■ **Task requirements**: From the first line to the last, print the data exactly as written.

■ **Material for the task**:
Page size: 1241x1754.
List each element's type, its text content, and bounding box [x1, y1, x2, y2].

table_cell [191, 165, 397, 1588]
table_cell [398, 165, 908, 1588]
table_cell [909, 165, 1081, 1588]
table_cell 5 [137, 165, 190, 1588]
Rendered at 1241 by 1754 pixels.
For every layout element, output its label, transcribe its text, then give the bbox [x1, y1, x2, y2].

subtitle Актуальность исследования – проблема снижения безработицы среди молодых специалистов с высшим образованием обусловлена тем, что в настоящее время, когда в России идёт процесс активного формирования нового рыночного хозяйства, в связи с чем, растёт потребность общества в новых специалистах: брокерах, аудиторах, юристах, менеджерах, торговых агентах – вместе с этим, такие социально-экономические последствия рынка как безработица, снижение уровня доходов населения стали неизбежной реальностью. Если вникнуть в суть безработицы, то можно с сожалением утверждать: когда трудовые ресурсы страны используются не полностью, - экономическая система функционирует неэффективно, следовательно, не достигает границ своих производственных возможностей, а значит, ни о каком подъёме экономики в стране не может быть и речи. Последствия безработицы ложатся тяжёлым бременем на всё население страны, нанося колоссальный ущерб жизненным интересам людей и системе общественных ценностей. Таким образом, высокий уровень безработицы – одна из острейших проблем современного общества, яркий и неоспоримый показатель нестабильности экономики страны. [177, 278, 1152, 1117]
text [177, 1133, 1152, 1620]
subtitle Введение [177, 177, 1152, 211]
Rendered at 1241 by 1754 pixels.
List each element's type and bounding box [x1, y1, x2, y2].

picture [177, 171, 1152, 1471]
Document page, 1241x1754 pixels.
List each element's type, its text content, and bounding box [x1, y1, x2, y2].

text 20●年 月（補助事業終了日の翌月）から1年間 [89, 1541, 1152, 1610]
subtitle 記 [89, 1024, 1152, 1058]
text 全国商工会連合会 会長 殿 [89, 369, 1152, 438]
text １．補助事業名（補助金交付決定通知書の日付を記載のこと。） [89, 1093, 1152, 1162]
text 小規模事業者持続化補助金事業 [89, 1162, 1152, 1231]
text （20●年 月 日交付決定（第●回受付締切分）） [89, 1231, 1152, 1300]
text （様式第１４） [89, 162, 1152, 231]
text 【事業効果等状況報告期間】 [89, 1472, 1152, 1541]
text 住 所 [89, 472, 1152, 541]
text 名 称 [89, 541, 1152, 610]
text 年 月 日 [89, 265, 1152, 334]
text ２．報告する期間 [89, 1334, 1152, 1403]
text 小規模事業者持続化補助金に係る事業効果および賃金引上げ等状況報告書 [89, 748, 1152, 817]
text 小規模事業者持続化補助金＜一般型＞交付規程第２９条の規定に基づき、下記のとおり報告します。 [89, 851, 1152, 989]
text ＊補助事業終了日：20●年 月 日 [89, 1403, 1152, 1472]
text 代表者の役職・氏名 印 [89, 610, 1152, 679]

■ **Finished exercise**:
Page size: 1241x1754.
List each element's type, its text content, and bounding box [x1, y1, x2, y2].

table_cell [191, 165, 397, 1588]
table_cell [398, 165, 908, 1588]
table_cell [909, 165, 1081, 1588]
table_cell 5 [137, 165, 190, 1588]
Rendered at 1241 by 1754 pixels.
For every layout element, output its label, transcribe its text, then give the bbox [x1, y1, x2, y2].

subtitle Актуальность исследования – проблема снижения безработицы среди молодых специалистов с высшим образованием обусловлена тем, что в настоящее время, когда в России идёт процесс активного формирования нового рыночного хозяйства, в связи с чем, растёт потребность общества в новых специалистах: брокерах, аудиторах, юристах, менеджерах, торговых агентах – вместе с этим, такие социально-экономические последствия рынка как безработица, снижение уровня доходов населения стали неизбежной реальностью. Если вникнуть в суть безработицы, то можно с сожалением утверждать: когда трудовые ресурсы страны используются не полностью, - экономическая система функционирует неэффективно, следовательно, не достигает границ своих производственных возможностей, а значит, ни о каком подъёме экономики в стране не может быть и речи. Последствия безработицы ложатся тяжёлым бременем на всё население страны, нанося колоссальный ущерб жизненным интересам людей и системе общественных ценностей. Таким образом, высокий уровень безработицы – одна из острейших проблем современного общества, яркий и неоспоримый показатель нестабильности экономики страны. [177, 278, 1152, 1117]
text [177, 1133, 1152, 1620]
subtitle Введение [177, 177, 1152, 211]
Rendered at 1241 by 1754 pixels.
List each element's type and bounding box [x1, y1, x2, y2].

picture [177, 171, 1152, 1471]
Document page, 1241x1754 pixels.
List each element's type, its text content, and bounding box [x1, y1, x2, y2].

text 20●年 月（補助事業終了日の翌月）から1年間 [89, 1541, 1152, 1610]
subtitle 記 [89, 1024, 1152, 1058]
text 全国商工会連合会 会長 殿 [89, 369, 1152, 438]
text １．補助事業名（補助金交付決定通知書の日付を記載のこと。） [89, 1093, 1152, 1162]
text 小規模事業者持続化補助金事業 [89, 1162, 1152, 1231]
text （20●年 月 日交付決定（第●回受付締切分）） [89, 1231, 1152, 1300]
text （様式第１４） [89, 162, 1152, 231]
text 【事業効果等状況報告期間】 [89, 1472, 1152, 1541]
text 住 所 [89, 472, 1152, 541]
text 名 称 [89, 541, 1152, 610]
text 年 月 日 [89, 265, 1152, 334]
text ２．報告する期間 [89, 1334, 1152, 1403]
text 小規模事業者持続化補助金に係る事業効果および賃金引上げ等状況報告書 [89, 748, 1152, 817]
text 小規模事業者持続化補助金＜一般型＞交付規程第２９条の規定に基づき、下記のとおり報告します。 [89, 851, 1152, 989]
text ＊補助事業終了日：20●年 月 日 [89, 1403, 1152, 1472]
text 代表者の役職・氏名 印 [89, 610, 1152, 679]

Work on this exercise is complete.